◆ Your assignment: Give back the whole listing verbatim, printing none of its pictures.

◆ Records supplied:
*** Block opens ***
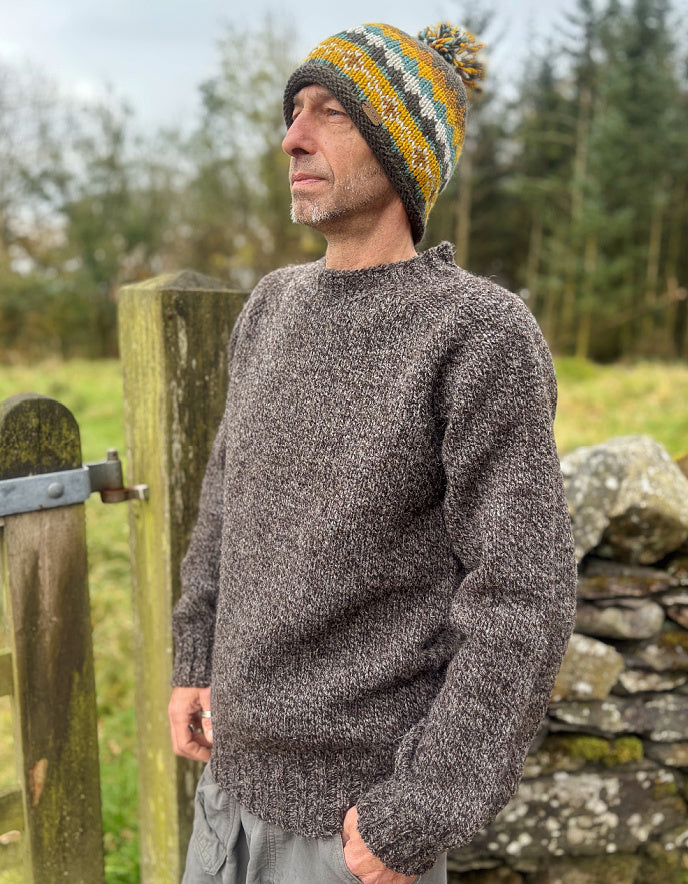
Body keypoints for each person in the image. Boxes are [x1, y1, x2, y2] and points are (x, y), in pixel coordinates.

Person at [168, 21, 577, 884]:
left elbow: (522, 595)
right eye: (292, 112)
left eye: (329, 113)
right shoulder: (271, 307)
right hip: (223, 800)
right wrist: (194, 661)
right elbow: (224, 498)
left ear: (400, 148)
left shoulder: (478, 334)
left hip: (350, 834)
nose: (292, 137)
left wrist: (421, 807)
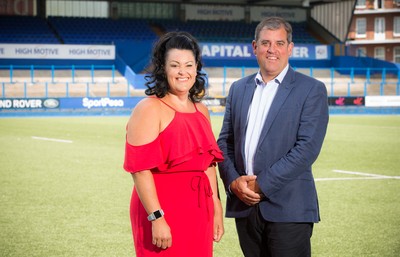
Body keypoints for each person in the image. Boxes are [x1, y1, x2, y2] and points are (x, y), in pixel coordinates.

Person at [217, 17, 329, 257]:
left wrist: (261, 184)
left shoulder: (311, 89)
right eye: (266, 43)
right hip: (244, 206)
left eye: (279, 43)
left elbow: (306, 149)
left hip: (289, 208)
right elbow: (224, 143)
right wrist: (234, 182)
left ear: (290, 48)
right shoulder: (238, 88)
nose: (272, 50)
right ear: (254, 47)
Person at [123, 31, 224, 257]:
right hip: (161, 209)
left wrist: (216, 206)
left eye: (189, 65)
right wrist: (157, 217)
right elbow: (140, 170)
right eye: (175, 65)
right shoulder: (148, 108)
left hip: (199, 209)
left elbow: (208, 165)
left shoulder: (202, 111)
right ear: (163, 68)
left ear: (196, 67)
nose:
*** Block closes ***
◆ Your solution:
Body keypoints for each person in the image. Boxes are [x1, y1, x2, y2] and points are (x, y), in pixel coordinates.

Person at [168, 21, 577, 884]:
left elbow: (522, 595)
right eye: (292, 112)
left eye: (329, 113)
right shoulder: (271, 307)
right hip: (223, 800)
right wrist: (194, 661)
right elbow: (224, 498)
left ear: (400, 148)
left shoulder: (478, 334)
left hip: (350, 834)
nose: (292, 137)
left wrist: (421, 807)
Body keypoints for each person in the image. Boxes are [x1, y1, x2, y2] and points are (x, y), in pixel coordinates.

Person at [217, 17, 329, 257]:
left wrist: (261, 184)
left shoulder: (311, 89)
right eye: (266, 43)
right hip: (244, 206)
left eye: (279, 43)
left elbow: (306, 149)
left hip: (289, 208)
right elbow: (224, 143)
right wrist: (234, 182)
left ear: (290, 48)
right shoulder: (238, 88)
nose: (272, 50)
right ear: (254, 47)
Person at [123, 31, 224, 257]:
right hip: (161, 209)
left wrist: (216, 206)
left eye: (189, 65)
right wrist: (157, 217)
right elbow: (140, 170)
right eye: (175, 65)
right shoulder: (148, 108)
left hip: (199, 209)
left elbow: (208, 165)
left shoulder: (202, 111)
right ear: (163, 68)
left ear: (196, 67)
nose:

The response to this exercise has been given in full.